Bewertung von Maul-Nasenringen bei Rindern unter dem Aspekt des Tierschutzes #TiHo-Tierschutztagung 2024

Im Bayerischen Landesamt für Gesundheit und Lebensmittelsicherheit (LGL) wurden die Folgen des Einsatzes von Maul-Nasenringen, in engem Austausch mit Juristen, tierschutzfachlich bewertet. Die Einschätzung des Amtes erläuterte Dr. Anne Rößler* auf der diesjährigen Tierschutztagung in Hannover.

Maul-Nasenringe (Oberlippen-Nasenringe) sollen das gegenseitige Besaugen von Färsen und Milchkühen verhindern. Beim entsprechenden Eingriff werden Oberlippe, Nasenhöhle und Nasenscheidewand des Tieres durchstochen und auch wenn dies fachgerecht durchgeführt werde (mit Sedation, Lokalanästhesie und Schmermedikation), käme es in der Abheilungsphase zumindest beim Fressen und Trinken immer wieder zu Schmerzspitzen, sagte die Tierärztin. Ebenso könnten während dieser Zeit  Mikroverletzungen bei Körperpflege, Kontakt mit Stalleinrichtungen und Artgenossen auftreten, weil der frischeingezogene Ring immer wieder bewegt und damit das durchstochene Gewebe weiter traumatisiert würde, auch könnten Entzündungen und Abszesse auftreten.

Zwar gäbe es erst wenige Studien zum Thema, aber nach Einschätzung des LGL behindern die Maul-Nasenringe den Aufbau eines Unterdrucks in der Maulhöhle des Rindes als Saugtrinker. Auch sei davon auszugehen, dass die Beweglichkeit von Oberlippe, Flotzmaul und Nase eingeschränkt würden und natürliche Verhaltensweisen der Tiere behinderten. Etwa das Flehmen und Belecken von Nasenlöchern, Eutern und dem Zwischenschenkelbereich. Schließlich bestehe auch ein Risiko, dass sich Kühe am Maul verletzen, wenn sie mit dem Ring etwa an Fütterungs- oder Tränkeinrichtungen hängenblieben.

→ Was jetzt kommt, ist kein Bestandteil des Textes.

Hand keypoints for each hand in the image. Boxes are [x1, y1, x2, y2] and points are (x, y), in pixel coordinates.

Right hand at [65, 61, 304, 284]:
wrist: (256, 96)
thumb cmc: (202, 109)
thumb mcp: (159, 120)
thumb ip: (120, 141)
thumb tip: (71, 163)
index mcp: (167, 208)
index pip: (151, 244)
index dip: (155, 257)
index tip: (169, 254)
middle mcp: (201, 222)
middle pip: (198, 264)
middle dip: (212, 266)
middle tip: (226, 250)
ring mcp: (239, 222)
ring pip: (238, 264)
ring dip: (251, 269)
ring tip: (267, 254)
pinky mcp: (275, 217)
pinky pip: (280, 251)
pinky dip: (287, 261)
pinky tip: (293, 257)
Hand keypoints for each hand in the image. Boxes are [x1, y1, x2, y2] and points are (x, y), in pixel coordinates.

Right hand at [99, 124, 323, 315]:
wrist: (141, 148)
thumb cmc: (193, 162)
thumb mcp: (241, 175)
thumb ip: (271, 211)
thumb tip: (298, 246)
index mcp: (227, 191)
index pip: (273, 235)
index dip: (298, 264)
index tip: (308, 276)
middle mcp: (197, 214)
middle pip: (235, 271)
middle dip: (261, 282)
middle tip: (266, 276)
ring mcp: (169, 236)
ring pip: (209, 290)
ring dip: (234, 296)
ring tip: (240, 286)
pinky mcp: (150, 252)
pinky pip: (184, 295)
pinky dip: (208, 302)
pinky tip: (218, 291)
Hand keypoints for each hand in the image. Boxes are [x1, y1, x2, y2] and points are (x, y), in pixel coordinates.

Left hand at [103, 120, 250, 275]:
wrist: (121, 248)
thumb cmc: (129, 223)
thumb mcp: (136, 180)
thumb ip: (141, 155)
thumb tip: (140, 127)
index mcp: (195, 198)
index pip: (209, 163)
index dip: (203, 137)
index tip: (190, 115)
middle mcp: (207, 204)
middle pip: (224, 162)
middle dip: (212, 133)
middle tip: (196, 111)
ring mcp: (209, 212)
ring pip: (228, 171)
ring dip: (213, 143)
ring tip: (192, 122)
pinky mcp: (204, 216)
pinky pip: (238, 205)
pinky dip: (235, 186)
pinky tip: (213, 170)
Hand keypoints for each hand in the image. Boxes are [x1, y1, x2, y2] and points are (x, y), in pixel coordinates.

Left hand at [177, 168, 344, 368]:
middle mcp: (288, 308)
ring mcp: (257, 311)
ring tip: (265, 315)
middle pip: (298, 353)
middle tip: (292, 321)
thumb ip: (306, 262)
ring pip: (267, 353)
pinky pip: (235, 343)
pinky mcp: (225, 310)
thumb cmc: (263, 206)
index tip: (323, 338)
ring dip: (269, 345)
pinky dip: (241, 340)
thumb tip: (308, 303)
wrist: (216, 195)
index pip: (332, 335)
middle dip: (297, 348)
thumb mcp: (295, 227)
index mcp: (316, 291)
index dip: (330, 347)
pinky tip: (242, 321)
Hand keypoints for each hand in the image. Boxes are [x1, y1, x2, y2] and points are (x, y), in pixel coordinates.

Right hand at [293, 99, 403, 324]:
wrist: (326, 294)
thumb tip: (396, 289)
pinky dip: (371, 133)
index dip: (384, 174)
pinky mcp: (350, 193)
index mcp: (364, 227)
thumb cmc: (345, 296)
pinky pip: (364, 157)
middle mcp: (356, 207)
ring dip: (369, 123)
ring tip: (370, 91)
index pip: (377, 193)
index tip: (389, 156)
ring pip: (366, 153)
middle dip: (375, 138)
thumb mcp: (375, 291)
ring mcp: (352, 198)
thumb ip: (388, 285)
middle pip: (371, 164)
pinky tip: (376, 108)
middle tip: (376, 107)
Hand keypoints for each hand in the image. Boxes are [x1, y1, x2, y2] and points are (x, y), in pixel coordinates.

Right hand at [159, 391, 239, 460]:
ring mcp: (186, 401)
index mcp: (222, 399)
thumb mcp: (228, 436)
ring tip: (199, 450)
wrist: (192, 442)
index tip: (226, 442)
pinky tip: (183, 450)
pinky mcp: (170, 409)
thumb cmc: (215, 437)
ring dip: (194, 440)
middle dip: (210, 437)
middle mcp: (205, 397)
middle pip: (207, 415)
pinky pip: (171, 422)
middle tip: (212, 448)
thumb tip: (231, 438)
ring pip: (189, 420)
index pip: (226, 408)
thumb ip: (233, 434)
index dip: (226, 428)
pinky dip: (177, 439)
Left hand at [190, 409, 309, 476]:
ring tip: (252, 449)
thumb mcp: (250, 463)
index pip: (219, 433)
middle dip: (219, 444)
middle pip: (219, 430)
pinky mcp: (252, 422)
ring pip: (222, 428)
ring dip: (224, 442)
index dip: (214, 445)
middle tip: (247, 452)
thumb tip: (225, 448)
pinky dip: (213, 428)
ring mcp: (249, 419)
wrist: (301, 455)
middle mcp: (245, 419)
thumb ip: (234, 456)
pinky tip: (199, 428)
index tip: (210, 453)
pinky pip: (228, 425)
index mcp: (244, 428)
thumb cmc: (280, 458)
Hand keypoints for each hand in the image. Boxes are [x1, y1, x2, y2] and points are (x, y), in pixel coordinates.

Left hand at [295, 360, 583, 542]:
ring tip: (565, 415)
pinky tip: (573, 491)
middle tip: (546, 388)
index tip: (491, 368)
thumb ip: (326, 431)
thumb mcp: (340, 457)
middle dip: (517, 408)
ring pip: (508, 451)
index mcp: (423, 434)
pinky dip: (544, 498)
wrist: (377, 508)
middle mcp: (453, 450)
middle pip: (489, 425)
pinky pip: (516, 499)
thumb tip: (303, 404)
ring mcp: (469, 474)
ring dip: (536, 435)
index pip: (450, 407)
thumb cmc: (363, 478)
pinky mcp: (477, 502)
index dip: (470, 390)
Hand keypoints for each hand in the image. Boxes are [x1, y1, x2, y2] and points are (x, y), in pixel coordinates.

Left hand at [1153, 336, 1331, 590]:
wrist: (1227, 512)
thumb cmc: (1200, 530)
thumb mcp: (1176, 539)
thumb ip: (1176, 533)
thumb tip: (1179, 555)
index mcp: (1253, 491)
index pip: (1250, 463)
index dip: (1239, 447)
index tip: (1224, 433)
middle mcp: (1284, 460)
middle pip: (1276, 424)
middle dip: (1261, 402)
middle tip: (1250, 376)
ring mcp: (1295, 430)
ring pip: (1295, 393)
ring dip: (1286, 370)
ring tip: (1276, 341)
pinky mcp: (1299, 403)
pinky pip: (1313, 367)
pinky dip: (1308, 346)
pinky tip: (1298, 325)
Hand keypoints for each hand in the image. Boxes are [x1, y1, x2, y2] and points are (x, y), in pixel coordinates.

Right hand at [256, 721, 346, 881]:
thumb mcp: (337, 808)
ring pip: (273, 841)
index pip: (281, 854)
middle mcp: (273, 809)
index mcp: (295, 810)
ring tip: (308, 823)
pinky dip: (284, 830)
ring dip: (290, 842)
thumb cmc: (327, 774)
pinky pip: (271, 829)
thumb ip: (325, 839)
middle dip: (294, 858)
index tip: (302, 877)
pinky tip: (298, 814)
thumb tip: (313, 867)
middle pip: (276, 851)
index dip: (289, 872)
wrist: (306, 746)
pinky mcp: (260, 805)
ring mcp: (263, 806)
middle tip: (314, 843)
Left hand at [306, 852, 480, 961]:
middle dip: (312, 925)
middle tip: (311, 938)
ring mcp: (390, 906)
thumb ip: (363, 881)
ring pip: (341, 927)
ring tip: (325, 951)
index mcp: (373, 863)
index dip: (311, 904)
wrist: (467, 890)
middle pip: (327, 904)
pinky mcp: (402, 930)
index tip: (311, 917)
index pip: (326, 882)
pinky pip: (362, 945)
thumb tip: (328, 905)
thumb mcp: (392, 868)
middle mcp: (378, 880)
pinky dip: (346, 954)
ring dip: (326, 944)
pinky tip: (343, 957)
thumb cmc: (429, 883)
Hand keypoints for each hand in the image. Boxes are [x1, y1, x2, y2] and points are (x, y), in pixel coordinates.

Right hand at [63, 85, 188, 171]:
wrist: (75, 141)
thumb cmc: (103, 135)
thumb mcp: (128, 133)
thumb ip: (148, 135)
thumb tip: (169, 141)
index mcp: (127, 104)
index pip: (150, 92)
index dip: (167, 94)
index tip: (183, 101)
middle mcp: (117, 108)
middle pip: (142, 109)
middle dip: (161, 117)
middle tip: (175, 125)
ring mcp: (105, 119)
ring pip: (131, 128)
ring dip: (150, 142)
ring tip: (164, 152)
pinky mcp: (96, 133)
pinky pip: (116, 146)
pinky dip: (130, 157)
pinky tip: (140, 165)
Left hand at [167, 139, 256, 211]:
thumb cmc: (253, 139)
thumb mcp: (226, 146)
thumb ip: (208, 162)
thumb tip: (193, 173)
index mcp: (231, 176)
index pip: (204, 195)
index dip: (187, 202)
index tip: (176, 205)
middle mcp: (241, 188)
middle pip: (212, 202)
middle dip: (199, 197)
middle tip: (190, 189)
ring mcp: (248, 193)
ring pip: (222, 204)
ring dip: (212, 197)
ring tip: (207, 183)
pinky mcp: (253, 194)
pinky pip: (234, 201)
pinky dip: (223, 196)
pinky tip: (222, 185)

Dabei gäbe es zur Prävention des Euterbesaugens Alternativen. Dieses Fehlverhalten zeige vor allem Defizite in Management der Tiere, denn es bestünde ein enger Zusammenhang zwischen Besaugen im Kälberalter und bei erwachsenen Kühen. Gegenseitiges Besaugen ließe sich bei Kälbern durch verbessertes Absetzmanagement und Optimierung von Haltung und Fütterung in den ersten Lebenswochen erheblich reduzieren.

Träte das Besaugen bei einzelnen Kühen doch auf, sollten sie schnellstmöglich von der Gruppe getrennt werden. Weil sich das Fehlverhalten auch durch Nachahmung verbreite, sei auch die frühzeitige Schlachtung eines Einzeltieres in Betracht zu ziehen. Ebenso sollten Kühe die eine Prädisposition fürs Besaugen vererben, möglichst von der Zucht ausgeschlossen werden, auch wenn die Heritabilität nur bei 3,7% läge.

Offtmals ließen sich nur bestimmte Tiere in der Herde besaugen. Bei festen Tierkonstellationen könne z. B. der Einsatz von Euternetzten das besaugte Tier schützen.

Ferner könnten sog. Saugschutzhalfter am besaugenden Tier zielführend sein. Wenn sich andere Mittel als unwirksam erwiesen hätten, sei der Gebrauch von Saugstoppringen („Klemmringen“) möglich. Dabei sei darauf zu achten, dass Halfter und Klemmringe regelmäßig kontrolliert werden und nicht dauerhaft am Tier verbleiben, da bei ersteren Scheuerstellen, bei letzteren Läsionen der Nasenscheidewand, entstehen können. Anders als bei Maul-Nasenringen, die, obwohl oftmals nicht erforderlich, darauf abzielen, durch dauerhaften Verbleib am Tier ein Besaugen mechanisch unmöglich zu machen, bestehe das Ziel dieser Methoden darin, den Tieren das unerwünschte Verhalten abzugewöhnen. Der Erfolg der Maßnahme müsse überprüft werden, indem Halfter oder Ring abgenommen und darauf geachtet wird, ob das Tier gelernt hat, das Besaugen zu unterlassen. Bei der Verwendung von Saugstoppringen müsse eine sachgerechte Anbringung gesichert sein. Insbesondere dürfe der Ring nicht so fest angebracht werden, dass er Drucknekrosen der Nasenscheidewand verursacht.